━━━━━ Supplied records ━━━━━

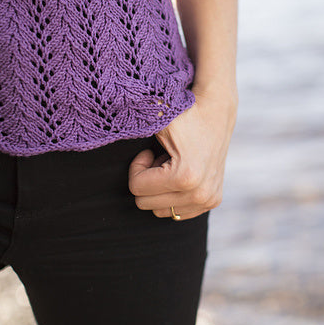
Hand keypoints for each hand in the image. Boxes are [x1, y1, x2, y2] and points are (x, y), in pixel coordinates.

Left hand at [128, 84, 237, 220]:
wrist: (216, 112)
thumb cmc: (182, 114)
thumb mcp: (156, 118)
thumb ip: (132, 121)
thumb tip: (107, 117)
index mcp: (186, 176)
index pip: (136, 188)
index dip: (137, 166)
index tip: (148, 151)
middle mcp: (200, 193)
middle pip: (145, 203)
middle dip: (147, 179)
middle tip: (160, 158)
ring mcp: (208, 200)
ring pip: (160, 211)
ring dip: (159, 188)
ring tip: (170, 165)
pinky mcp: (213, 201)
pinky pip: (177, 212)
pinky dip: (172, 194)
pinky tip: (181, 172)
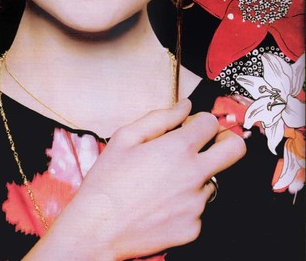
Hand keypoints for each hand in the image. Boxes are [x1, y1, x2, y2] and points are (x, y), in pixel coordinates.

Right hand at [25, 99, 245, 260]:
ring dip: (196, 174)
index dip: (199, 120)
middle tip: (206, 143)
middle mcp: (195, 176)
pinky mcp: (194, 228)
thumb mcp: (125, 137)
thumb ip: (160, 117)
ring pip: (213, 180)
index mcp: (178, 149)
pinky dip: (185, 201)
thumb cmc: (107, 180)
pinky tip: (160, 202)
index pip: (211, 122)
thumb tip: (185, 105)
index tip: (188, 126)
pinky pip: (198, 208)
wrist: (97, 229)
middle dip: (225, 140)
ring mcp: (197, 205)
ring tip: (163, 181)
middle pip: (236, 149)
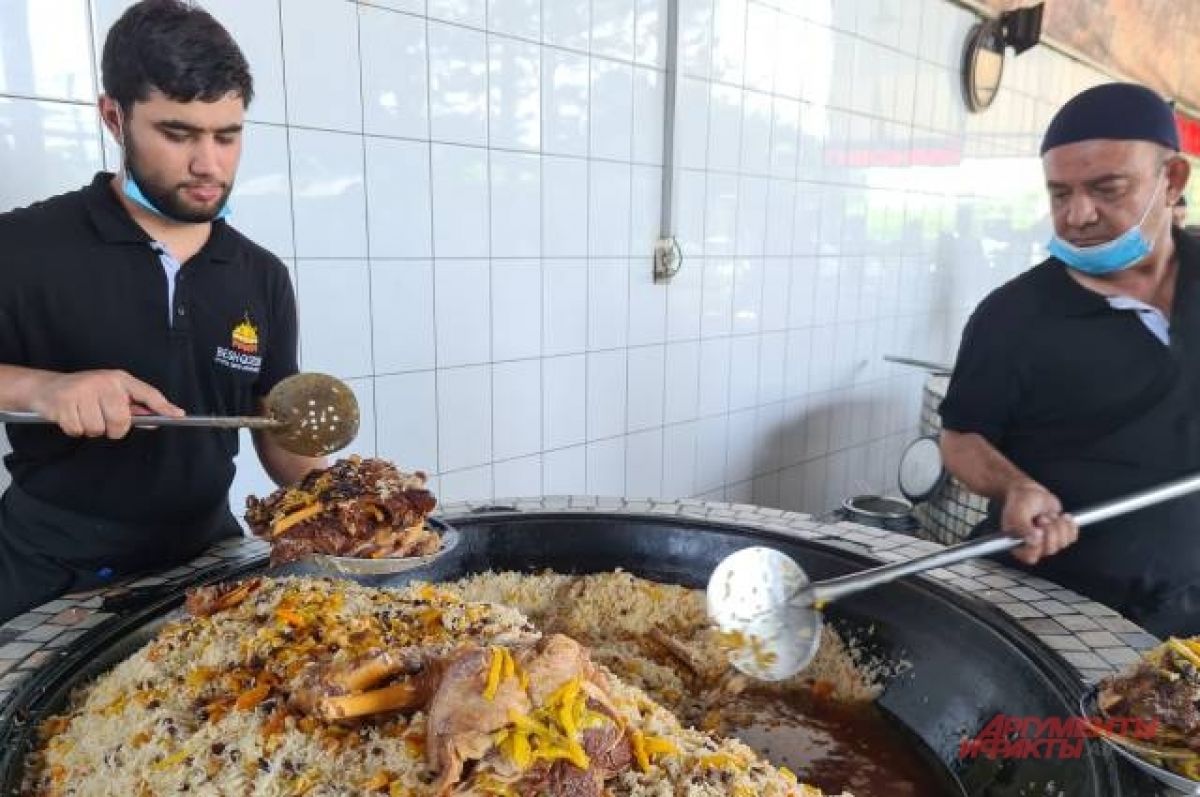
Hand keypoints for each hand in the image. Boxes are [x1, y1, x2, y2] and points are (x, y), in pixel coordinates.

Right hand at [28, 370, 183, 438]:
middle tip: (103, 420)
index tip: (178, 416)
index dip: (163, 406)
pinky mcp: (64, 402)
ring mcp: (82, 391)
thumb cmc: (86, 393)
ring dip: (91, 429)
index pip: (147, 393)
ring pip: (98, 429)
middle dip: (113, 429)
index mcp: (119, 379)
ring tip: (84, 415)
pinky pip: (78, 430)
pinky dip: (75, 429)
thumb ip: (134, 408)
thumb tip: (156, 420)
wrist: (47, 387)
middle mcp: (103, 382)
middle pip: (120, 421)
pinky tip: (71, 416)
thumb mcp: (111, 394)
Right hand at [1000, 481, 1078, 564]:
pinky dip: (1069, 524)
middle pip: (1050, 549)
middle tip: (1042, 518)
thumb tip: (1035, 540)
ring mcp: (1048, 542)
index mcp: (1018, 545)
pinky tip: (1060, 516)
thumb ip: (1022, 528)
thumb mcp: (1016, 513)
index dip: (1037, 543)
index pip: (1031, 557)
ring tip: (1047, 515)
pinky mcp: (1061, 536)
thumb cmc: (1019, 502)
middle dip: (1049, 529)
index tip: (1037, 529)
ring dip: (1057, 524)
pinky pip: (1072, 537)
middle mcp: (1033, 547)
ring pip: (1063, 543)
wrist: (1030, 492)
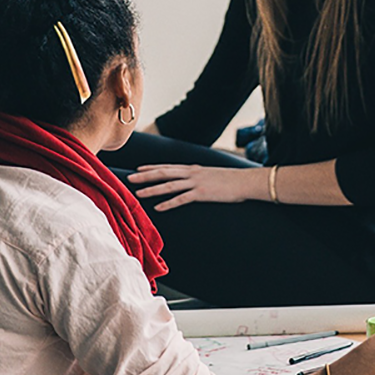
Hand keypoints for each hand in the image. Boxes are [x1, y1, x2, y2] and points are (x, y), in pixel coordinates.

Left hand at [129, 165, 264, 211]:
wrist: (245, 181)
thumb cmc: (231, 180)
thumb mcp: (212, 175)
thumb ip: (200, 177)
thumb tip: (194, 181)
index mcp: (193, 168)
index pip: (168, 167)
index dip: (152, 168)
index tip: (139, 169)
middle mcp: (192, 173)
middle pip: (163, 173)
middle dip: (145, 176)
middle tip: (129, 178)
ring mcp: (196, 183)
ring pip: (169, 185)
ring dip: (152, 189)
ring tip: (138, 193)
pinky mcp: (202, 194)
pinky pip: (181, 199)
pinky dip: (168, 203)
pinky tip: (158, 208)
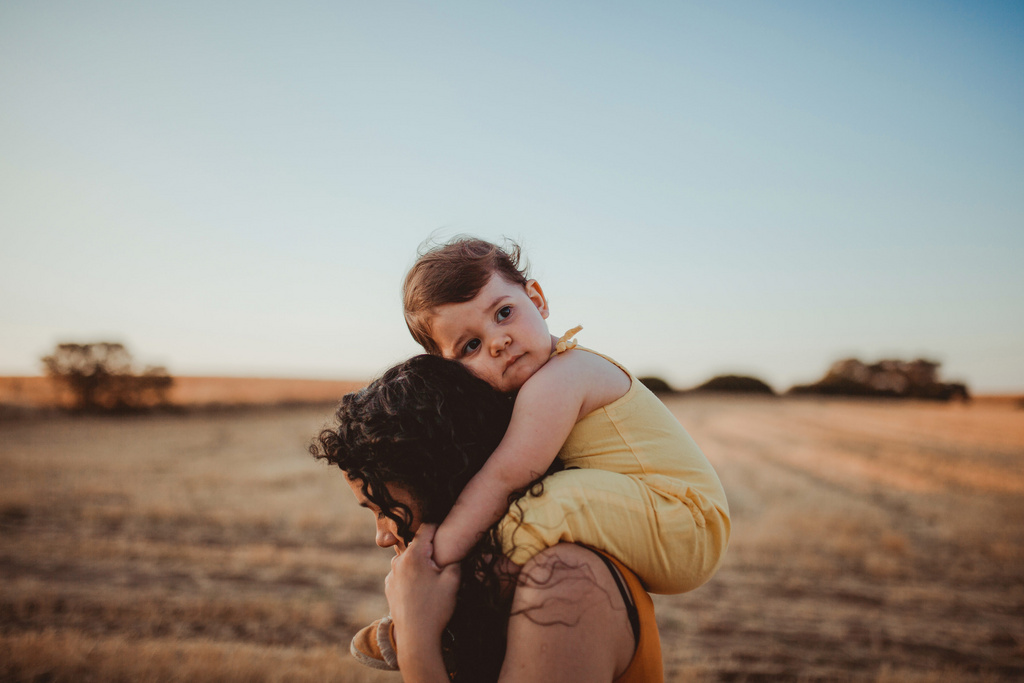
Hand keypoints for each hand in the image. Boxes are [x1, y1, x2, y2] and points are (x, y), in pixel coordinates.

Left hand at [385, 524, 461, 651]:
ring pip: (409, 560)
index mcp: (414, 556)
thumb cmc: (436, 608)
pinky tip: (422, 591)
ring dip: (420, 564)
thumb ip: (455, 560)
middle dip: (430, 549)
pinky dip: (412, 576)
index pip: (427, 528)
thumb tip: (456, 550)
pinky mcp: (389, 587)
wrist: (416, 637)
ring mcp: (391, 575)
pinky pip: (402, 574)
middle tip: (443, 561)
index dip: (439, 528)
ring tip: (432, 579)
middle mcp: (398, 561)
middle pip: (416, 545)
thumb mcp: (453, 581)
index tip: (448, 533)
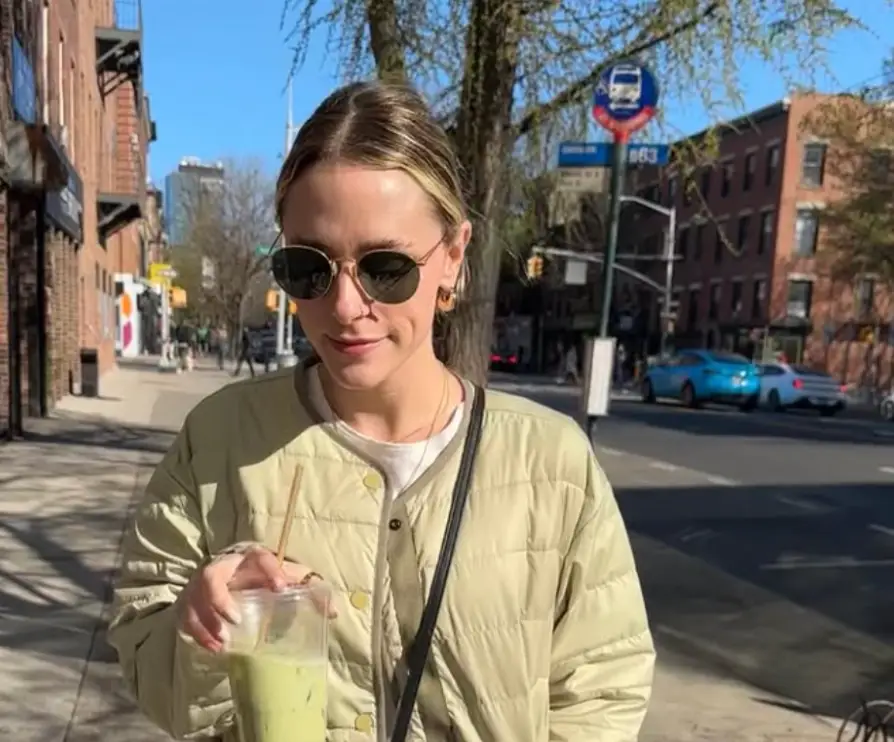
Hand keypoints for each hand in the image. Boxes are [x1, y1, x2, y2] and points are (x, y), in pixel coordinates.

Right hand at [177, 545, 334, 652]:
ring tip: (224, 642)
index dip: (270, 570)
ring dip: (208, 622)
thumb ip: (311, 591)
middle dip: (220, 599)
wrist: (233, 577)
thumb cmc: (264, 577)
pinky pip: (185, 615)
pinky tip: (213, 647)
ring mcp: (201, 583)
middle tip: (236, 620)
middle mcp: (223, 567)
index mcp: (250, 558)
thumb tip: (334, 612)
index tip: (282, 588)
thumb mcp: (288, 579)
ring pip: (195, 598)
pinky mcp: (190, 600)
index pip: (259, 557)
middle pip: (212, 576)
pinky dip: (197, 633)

━━━━━

Task details
Leaving out only the pictures, retype every record exactly.

Solution for this problem
Hand keypoints for each hand in the image. Boxes are [x1, y1, x2, y2] and points are (x, y), in pixel coordinates.

Left hand at [128, 84, 237, 220]:
wrist: (216, 112)
thumb cmc: (182, 114)
thumb mcp: (156, 118)
thumb ip: (132, 121)
thumb tip: (107, 117)
index mcp: (186, 176)
index pip: (136, 188)
index dip: (137, 166)
index tip: (148, 151)
middle mcp: (200, 193)
middle pip: (145, 203)
middle dip: (147, 179)
middle tip: (160, 158)
ring mcp: (208, 200)
ring pip: (160, 211)
ring dip: (159, 188)
ring tip: (170, 165)
pinky mcp: (213, 201)
pinky pip: (177, 212)
pinky dip: (172, 194)
pinky tip: (181, 172)
Hand keypoints for each hand in the image. Boxes are [x1, y1, x2, y2] and points are (x, y), in pixel coordinates.

Right hand at [25, 99, 245, 260]:
ring dip: (196, 174)
index dip: (199, 120)
middle tip: (206, 143)
middle mcp: (195, 176)
pinky mcp: (194, 228)
thumb mcp: (125, 137)
thumb ip: (160, 117)
ring pip: (213, 180)
index mcp: (178, 149)
pinky dip: (185, 201)
thumb cmc: (107, 180)
pinky tip: (160, 202)
index pip: (211, 122)
thumb tip: (185, 105)
index tip: (188, 126)
pinky pip: (198, 208)
wrist: (97, 229)
middle dip: (225, 140)
ring mcp: (197, 205)
ring tip: (163, 181)
middle pip: (236, 149)
Hand keypoints for each hand in the image. Boxes are [x1, y1, x2, y2] and points are (x, y), in pixel coordinates.

Right hand at [28, 370, 183, 438]:
middle tip: (103, 420)
index tip: (178, 416)
index dip: (163, 406)
pinky mcp: (64, 402)
ring mcp: (82, 391)
thumb cmc: (86, 393)
ring dip: (91, 429)
index pip: (147, 393)
ring pip: (98, 429)
middle dip: (113, 429)
index mcp: (119, 379)
ring tip: (84, 415)
pinky pip: (78, 430)
pinky dip: (75, 429)
thumb ip: (134, 408)
thumb tip: (156, 420)
wrist: (47, 387)
middle mcp: (103, 382)
middle pip: (120, 421)
pinky tip: (71, 416)
thumb mcp: (111, 394)
Right hand at [1000, 481, 1078, 564]:
pinky dip: (1069, 524)
middle pip: (1050, 549)
middle tip: (1042, 518)
thumb tip: (1035, 540)
ring mcp: (1048, 542)
index mcp: (1018, 545)
pinky tip: (1060, 516)
thumb ip: (1022, 528)
thumb mcp: (1016, 513)
index dip: (1037, 543)
index pip: (1031, 557)
ring tip: (1047, 515)
pinky mcp: (1061, 536)
thumb cmc: (1019, 502)
middle dip: (1049, 529)
index tip: (1037, 529)
ring dip: (1057, 524)
pinky pip: (1072, 537)
middle mcp: (1033, 547)
ring pip: (1063, 543)
wrist: (1030, 492)
Hand keypoints for each hand in the image. Boxes are [x1, y1, x2, y2] and points are (x, y), in pixel coordinates.

Left hand at [129, 165, 264, 211]:
wrist: (245, 181)
thumb cmc: (231, 180)
thumb mcp: (212, 175)
thumb ip: (200, 177)
thumb tip: (194, 181)
index mcp: (193, 168)
index pip: (168, 167)
index dip: (152, 168)
index tip: (139, 169)
middle mcp: (192, 173)
middle pip: (163, 173)
middle dip: (145, 176)
middle tip: (129, 178)
ring mcp: (196, 183)
ring pip: (169, 185)
ring dip: (152, 189)
ring tip: (138, 193)
pinky mcp: (202, 194)
pinky pip: (181, 199)
pinky dip: (168, 203)
pinky tip: (158, 208)
Hand keypoints for each hand in the image. Boxes are [x1, y1, x2, y2] and points are (x, y), in pixel coordinates.

Left hand at [385, 524, 461, 651]:
ring pip: (409, 560)
index mcp: (414, 556)
thumb cmc: (436, 608)
pinky tip: (422, 591)
ring dip: (420, 564)
thumb ip: (455, 560)
middle dip: (430, 549)
pinky dip: (412, 576)
index pip: (427, 528)
thumb tip: (456, 550)
pinky mcp: (389, 587)
wrist: (416, 637)
ring mcp: (391, 575)
pinky pip: (402, 574)
middle tip: (443, 561)
index dip: (439, 528)
ring tip: (432, 579)
middle mcp: (398, 561)
middle pip: (416, 545)
thumb mcp: (453, 581)
index tip: (448, 533)
Hand keypoints for each hand in the image. Boxes are [x1, y1, x2, y2] and points are (x, y), in pixel coordinates.

Right hand at [177, 545, 334, 652]:
ring tip: (224, 642)
index dip: (270, 570)
ring dip: (208, 622)
thumb ip: (311, 591)
middle dip: (220, 599)
wrist: (233, 577)
thumb cmc: (264, 577)
pinky pip: (185, 615)
pinky tip: (213, 647)
ring mcp: (201, 583)
middle tip: (236, 620)
middle mcp: (223, 567)
index mcp: (250, 558)
thumb tip: (334, 612)
index tip: (282, 588)
thumb mcp: (288, 579)
ring pip: (195, 598)
pinky mcp: (190, 600)
index pip: (259, 557)
middle pip: (212, 576)
pinky dip: (197, 633)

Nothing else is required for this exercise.